# [What you need to do]
Report all lines from the entries below in which "Left" appears.

# [Working data]

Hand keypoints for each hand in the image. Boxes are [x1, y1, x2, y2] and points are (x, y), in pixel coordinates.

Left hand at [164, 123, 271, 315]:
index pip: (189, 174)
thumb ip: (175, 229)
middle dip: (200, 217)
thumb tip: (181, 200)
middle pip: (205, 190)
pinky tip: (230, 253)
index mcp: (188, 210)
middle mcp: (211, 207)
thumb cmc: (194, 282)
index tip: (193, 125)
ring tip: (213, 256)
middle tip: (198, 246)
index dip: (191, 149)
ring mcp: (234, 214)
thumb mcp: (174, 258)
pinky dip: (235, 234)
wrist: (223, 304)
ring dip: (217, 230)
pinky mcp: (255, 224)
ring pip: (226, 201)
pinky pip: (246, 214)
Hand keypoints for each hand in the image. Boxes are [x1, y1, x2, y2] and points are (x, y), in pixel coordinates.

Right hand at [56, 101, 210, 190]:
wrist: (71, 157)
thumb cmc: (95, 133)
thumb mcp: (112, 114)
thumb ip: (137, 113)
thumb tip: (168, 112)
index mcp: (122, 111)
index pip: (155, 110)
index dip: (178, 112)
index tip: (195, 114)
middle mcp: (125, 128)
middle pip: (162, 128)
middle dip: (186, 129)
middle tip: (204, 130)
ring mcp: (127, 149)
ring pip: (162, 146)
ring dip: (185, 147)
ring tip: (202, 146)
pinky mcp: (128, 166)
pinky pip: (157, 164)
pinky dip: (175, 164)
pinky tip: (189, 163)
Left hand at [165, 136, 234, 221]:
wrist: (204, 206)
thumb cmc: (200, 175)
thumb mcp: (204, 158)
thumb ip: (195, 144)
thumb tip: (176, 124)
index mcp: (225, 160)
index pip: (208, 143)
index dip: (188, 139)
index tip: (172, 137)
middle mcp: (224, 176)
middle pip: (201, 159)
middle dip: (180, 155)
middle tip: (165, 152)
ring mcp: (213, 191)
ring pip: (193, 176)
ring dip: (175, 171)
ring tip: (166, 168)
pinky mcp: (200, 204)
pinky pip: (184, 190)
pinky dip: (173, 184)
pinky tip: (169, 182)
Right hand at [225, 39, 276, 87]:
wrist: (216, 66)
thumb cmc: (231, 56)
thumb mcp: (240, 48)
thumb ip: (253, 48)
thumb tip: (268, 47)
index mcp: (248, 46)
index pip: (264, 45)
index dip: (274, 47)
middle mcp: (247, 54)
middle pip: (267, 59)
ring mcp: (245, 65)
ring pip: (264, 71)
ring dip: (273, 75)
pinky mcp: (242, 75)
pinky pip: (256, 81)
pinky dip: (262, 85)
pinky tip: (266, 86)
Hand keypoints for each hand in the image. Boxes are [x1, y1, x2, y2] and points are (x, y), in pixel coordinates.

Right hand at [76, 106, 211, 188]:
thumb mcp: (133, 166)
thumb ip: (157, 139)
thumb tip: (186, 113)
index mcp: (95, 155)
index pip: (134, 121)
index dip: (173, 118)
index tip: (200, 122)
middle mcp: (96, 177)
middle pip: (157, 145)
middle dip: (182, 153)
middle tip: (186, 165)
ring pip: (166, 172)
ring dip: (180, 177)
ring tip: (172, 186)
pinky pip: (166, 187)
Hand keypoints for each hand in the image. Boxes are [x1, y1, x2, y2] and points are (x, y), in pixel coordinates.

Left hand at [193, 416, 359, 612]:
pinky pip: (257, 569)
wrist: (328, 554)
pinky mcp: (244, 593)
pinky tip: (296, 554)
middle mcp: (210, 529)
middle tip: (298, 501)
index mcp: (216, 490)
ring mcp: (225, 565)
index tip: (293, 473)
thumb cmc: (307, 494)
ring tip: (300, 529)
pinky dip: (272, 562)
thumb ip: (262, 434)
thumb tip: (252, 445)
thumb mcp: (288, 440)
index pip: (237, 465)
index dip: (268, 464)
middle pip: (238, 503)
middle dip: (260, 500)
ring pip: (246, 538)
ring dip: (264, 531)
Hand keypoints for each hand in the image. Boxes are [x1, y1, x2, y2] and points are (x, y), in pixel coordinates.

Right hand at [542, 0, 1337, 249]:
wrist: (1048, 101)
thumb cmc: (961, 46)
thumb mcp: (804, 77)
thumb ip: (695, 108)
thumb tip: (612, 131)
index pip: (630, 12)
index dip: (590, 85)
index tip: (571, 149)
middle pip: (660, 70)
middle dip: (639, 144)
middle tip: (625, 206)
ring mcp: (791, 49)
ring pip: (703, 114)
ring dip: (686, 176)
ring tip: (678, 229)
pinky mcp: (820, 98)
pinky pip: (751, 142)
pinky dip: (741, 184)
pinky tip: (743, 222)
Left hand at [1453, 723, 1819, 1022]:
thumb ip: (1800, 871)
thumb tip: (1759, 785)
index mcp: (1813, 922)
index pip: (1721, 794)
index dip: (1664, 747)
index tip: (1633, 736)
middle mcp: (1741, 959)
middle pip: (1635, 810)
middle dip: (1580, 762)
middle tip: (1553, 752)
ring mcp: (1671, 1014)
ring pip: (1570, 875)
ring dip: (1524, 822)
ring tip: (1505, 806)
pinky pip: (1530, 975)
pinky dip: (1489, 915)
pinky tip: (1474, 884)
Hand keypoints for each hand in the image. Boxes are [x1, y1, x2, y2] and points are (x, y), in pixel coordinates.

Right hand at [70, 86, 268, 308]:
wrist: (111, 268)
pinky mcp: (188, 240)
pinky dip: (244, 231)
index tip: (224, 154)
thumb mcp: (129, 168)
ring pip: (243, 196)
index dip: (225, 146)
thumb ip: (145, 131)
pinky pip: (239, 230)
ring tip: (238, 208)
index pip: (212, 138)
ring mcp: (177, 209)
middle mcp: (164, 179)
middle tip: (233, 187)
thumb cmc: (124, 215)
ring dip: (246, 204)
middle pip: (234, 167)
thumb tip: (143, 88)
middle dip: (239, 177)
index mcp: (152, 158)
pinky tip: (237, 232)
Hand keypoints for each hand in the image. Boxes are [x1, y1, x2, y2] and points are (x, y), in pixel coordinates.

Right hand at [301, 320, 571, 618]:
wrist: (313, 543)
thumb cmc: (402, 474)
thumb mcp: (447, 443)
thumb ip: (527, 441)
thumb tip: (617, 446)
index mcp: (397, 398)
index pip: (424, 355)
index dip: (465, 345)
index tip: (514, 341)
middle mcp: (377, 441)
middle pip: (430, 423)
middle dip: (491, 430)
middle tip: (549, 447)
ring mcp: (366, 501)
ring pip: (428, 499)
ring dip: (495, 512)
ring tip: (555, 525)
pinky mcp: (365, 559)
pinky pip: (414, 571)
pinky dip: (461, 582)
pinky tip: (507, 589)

# [Answer to the problem]
Left hand at [164, 123, 271, 315]:
Left hand at [165, 136, 234, 221]:
Left hand at [193, 416, 359, 612]:
Left hand at [1453, 723, 1819, 1022]:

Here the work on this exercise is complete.